Some sections of the media and certain vested interests have portrayed this order as if the Court has stayed an order of “acquittal” by way of a Saturday hearing. First, the accusation of “Saturday hearing” is no basis as it is a mere coincidence: The order of the HC was passed on a Friday and the SC could not have waited for a hearing and risked making the matter infructuous. Had it been any other day of the week, the hearing would have taken place on the next designated working day. More importantly, the charge that the “acquittal” of Saibaba was stayed is dangerously delusive and misleading. This deception is caused by the conveniently cunning use of the word “acquittal”, giving the impression that the order was anti-liberal or toed the government line without reasons.
This falsehood, premised on the preening catchphrase of “personal liberties” or “human rights”, is often used by critics to berate the Court mostly to bring pressure on the judiciary. The Court must rise above this perception threat as liberties have no meaning if exercised at the expense of liberties of the law-abiding public at large. This does not mean that terror accused or Naxalites do not deserve to be tried in accordance with the rule of law or in accordance with basic protections inbuilt in criminal law. What it means is such accused do not deserve any special treatment merely because some sections of the media and the intelligentsia have a soft corner for the veils of activism that the Maoists or Naxals often wear.
The charges against Saibaba and the other accused are not of mere membership or interaction with banned terrorist organisations; they have been factually found by the competent court to have been working, supporting and conspiring in activities of terrorism of the Naxal variety. A fatuous technicality is inapplicable after the conviction on merits.
One must not forget that terrorism or naxalism has an impact not just on national integrity but also on society. It preys on the helplessness of the young and poor, often giving them a “choice” between enrolment with Naxals or death. It is an ideology that has taken more Indian lives in the past two decades than any other form of terrorism (including the one from across the border). It seeks to poison the chalice it drinks from by replacing the constitutional order created for establishing a free, liberal and democratic India that its apologists want. It yearns for a “revolution” to establish its own deluded version of a communist state and seeks to subvert the protections and patience of the liberal world while risking the liberties of the larger population. If one goes by the reports, they have infiltrated all walks of life and “urban Naxal” is not just a rhetorical slur but a national security reality. Their sympathisers are, unfortunately, present in every institution.
The establishment of any constitutional order through a social contract requires the monopolisation of law and order in criminal prosecution by the state. A country which fails in maintaining law and order and efficient criminal prosecution, especially concerning organisations and persons seeking to overthrow the constitutional order of the country itself, not only fails its citizens but also breaches a sovereign constitutional promise.
The intervention of the Supreme Court, stalling the absurdity resulting from the High Court order, was a much welcome and a timely step.
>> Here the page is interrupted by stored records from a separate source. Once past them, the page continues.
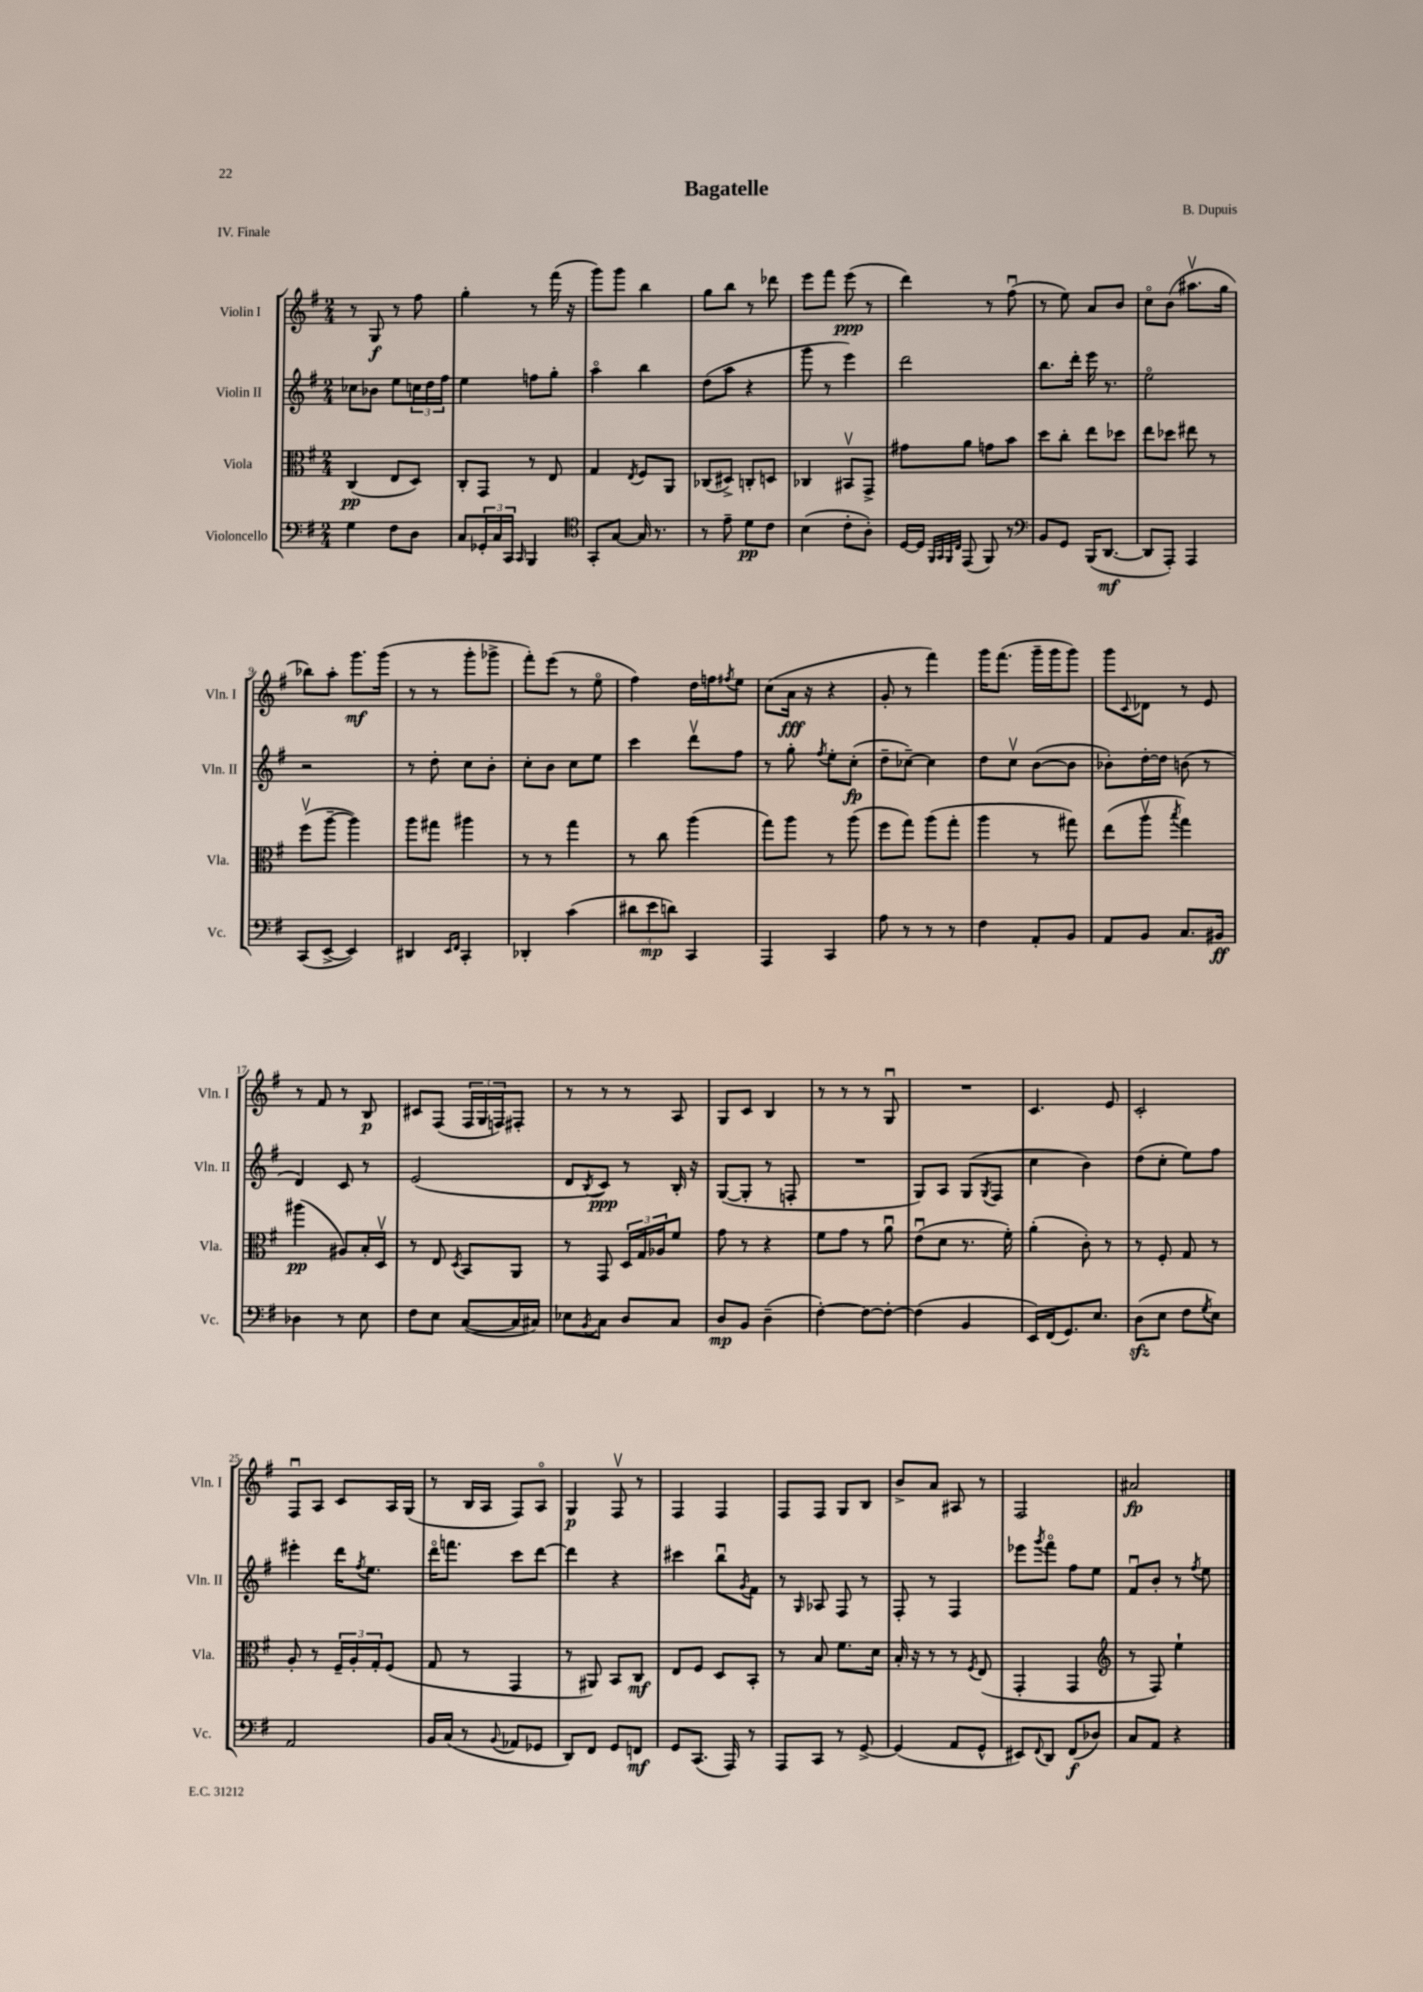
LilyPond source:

\header { title = "Bagatelle" composer = "B. Dupuis" piece = "IV. Finale" }
<<
\new StaffGroup <<
\new Staff = "s0" \with { instrumentName = "Violin I" shortInstrumentName = "Vln. I" } {
    \clef treble \key g \major \numericTimeSignature \time 2/4
    r8 g8\f r8 fis''8 |
    g''4-. r8 fis'''16( r16 |
    g'''8) g'''8 b''4 |
    g''8 b''8 r8 des'''8 |
    e'''8 fis'''8 e'''8\ppp( r8 |
    d'''4) r8 fis''8\downbow( |
    r8 e''8) a'8 b'8 |
    c''8\flageolet b'8( ais''8.\upbow g''16 |
    bes''8) a''8-. g'''8.\mf g'''16( |
    r8 r8 g'''8-. ges'''8-> |
    fis'''8-.) e'''8( r8 e''8\flageolet |
    fis''4) d''16 f''16 \acciaccatura { fis''8 } e''8 |
    c''8( a'16\fff r16 r4 |
    g'8-. r8 fis'''4) |
    g'''16 fis'''8.( g'''16-- g'''16 g'''8) |
    g'''8 \appoggiatura { c'8 } des'8 r8 e'8 |
    r8 fis'8 r8 b8\p |
    cis'8 fis8( \tuplet 3/2 { fis16 g16 f16) } fis8-. |
    r8 r8 r8 a8 |
    g8 c'8 b4 |
    r8 r8 r8 g8\downbow |
    R2 |
    c'4. e'8 |
    c'2-. |
    fis8\downbow a8 c'8 a16 g16( |
    r8 b16 a16 fis8) a8\flageolet |
    g4\p fis8\upbow r8 |
    fis4 fis4 |
    fis8 fis8 g8 b8 |
    b'8-> a'8 ais8 r8 |
    fis2 |
    ais'2\fp \bar "|." |
}
\new Staff = "s1" \with { instrumentName = "Violin II" shortInstrumentName = "Vln. II" } {
    \clef treble \key g \major \numericTimeSignature \time 2/4
    ces''8 bes'8 e''8 \tuplet 3/2 { c''16 d''16 fis''16 } |
    e''4 f''8 g''8-. |
    a''4\flageolet b''4 |
    d''8( a''8 r4 |
    g'''8 r8 e'''4) |
    d'''2 |
    b''8. d'''16-. e'''16 r8. |
    e''2\flageolet |
    r2 |
    r8 d''8-. c''8 b'8-. |
    c''8-. b'8 c''8 e''8 |
    c'''4 d'''8\upbow fis''8 |
    r8 g''8-. \acciaccatura { fis''8 } e''8-. c''8-.\fp( |
    d''8-- ces''8~--) ces''4 |
    d''8 c''8\upbow b'8~( b'8 |
    bes'8-.) d''16~-. d''16 b'8( r8 |
    d'4) c'8 r8 |
    e'2( |
    d'8 \acciaccatura { b8 } c'8\ppp) r8 b16-. r16 |
    g8~( g8-. r8 f8-. |
    R2 |
    g8) a8 g8( \acciaccatura { g8 } fis8 |
    c''4 b'4) |
    d''8( c''8-. e''8) fis''8 |
    eis'''4-. d'''16 \acciaccatura { fis''8 } e''8. |
    d'''16\flageolet f'''8. c'''8 d'''8~ |
    d'''4 r4 |
    cis'''4 b''8\downbow \acciaccatura { g'8 } fis'8 |
    r8 \grace { g16 } aes8 fis8 r8 |
    fis8-. r8 fis4 |
    ees'''8 \acciaccatura { g'''8 } fis'''8\flageolet fis''8 e''8 |
    fis'8\downbow b'8-. r8 \acciaccatura { fis''8 } e''8 \bar "|." |
}
\new Staff = "s2" \with { instrumentName = "Viola" shortInstrumentName = "Vla." } {
    \clef alto \key g \major \numericTimeSignature \time 2/4
    c4\pp( e8 d8) |
    c8-. g,8 r8 e8 |
    g4 \acciaccatura { e8 } fis8 a,8 |
    ces8( dis8->) c8-. d8 |
    ces4 bis,8\upbow g,8-> |
    gis'8 a'8 g'8 b'8 |
    d''8 c''8-. e''8 des''8 |
    e''8 des''8 eis''8 r8 |
    fis''8\upbow( a''8~-- a''4) |
    a''8 gis''8 ais''4 |
    r8 r8 g''4 |
    r8 c''8 a''4( |
    g''8) a''8 r8 a''8( |
    fis''8 g''8) a''8( g''8-. |
    a''4 r8 gis''8) |
    e''8( a''8\upbow \acciaccatura { b''8 } g''4) |
    ais''4\pp( ais8) b16-. d16\upbow |
    r8 e8 \acciaccatura { d8 } b,8 a,8 |
    r8 g,8 \tuplet 3/2 { d16 g16 aes16 } fis'8 |
    g'8 r8 r4 |
    fis'8 g'8 r8 a'8\downbow |
    e'8\downbow( d'8 r8. fis'16-.) |
    a'4-.( c'8-.) r8 |
    r8 fis8-. g8 r8 |
    a8-. r8 \tuplet 3/2 { fis16-- a16-. g16-. } fis8( |
    g8 r8 g,4 |
    r8 ais,8) b,8 c8\mf |
    e8 fis8 d8 b,8-. |
    r8 b8 fis'8. d'16 |
    b16-. r16 r8 r8 \acciaccatura { fis8 } e8( |
    g,4-. g,4 |
    \clef treble r8 fis8) e''4-! \bar "|." |
}
\new Staff = "s3" \with { instrumentName = "Violoncello" shortInstrumentName = "Vc." } {
    \clef bass \key g \major \numericTimeSignature \time 2/4
    g4 fis8 d8 |
    c8 \tuplet 3/2 { ges,16-. c16 c,16 } \grace { c,16 } b,,4 |
    \clef tenor g,8-. g8~ g16 r8. |
    r8 e'8-- d'8\pp c'8 |
    b4( c'8-. a8-.) |
    d16~ d16 \grace { fis,32 g,32 fis,32 c32 } e,8( fis,8) r8 |
    \clef bass b,8 g,8 b,,16( d,8.~\mf |
    d,8 a,,8-.) a,,4 |
    c,8( e,8~-> e,4) |
    dis,4 \grace { e,16 fis,16 } c,4-. |
    des,4-. c'4( |
    \tuplet 3/2 { dis'8 e'8\mp d'8) } c,4 |
    a,,4 c,4 |
    a8 r8 r8 r8 |
    fis4 a,8-. b,8 |
    a,8 b,8 c8. bis,16\ff |
    des4 r8 e8 |
    fis8 e8 c8~( c16 cis16) |
    ees8 \acciaccatura { b,8 } c8 d8 c8 |
    d8\mp b,8 d4--( |
    fis4~-.) fis8~ fis8~-. |
    fis4( b,4 |
    e,16) fis,16( g,8.) e8. |
    d8\sfz( e8 fis8 \acciaccatura { g8 } e8) |
    a,2 |
    b,16 c16( r8 \appoggiatura { b,8 } aes,8 ges,8 |
    d,8) fis,8 g,8 f,8\mf |
    g,8 c,8.( a,,16) r8 |
    a,,8 c,8 r8 g,8~-> |
    g,4( a,8 g,8-^ |
    eis,8) \appoggiatura { fis,8 } d,8 fis,8\f( des8) |
    c8 a,8 r4 \bar "|." |
}
>>
>>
The release of Naxals on mere technicalities would have not only posed a significant risk to society but would have also enthused Naxals across the country. The citizens of the country have their own competing rights to personal liberties which cannot be jeopardised for some imaginary certificate from the self-appointed keepers of the conscience of the Court. The Supreme Court prevented a national security calamity: It would have been in dereliction of its constitutional obligation had it not done the same. The sentinel on the qui vive made a timely intervention.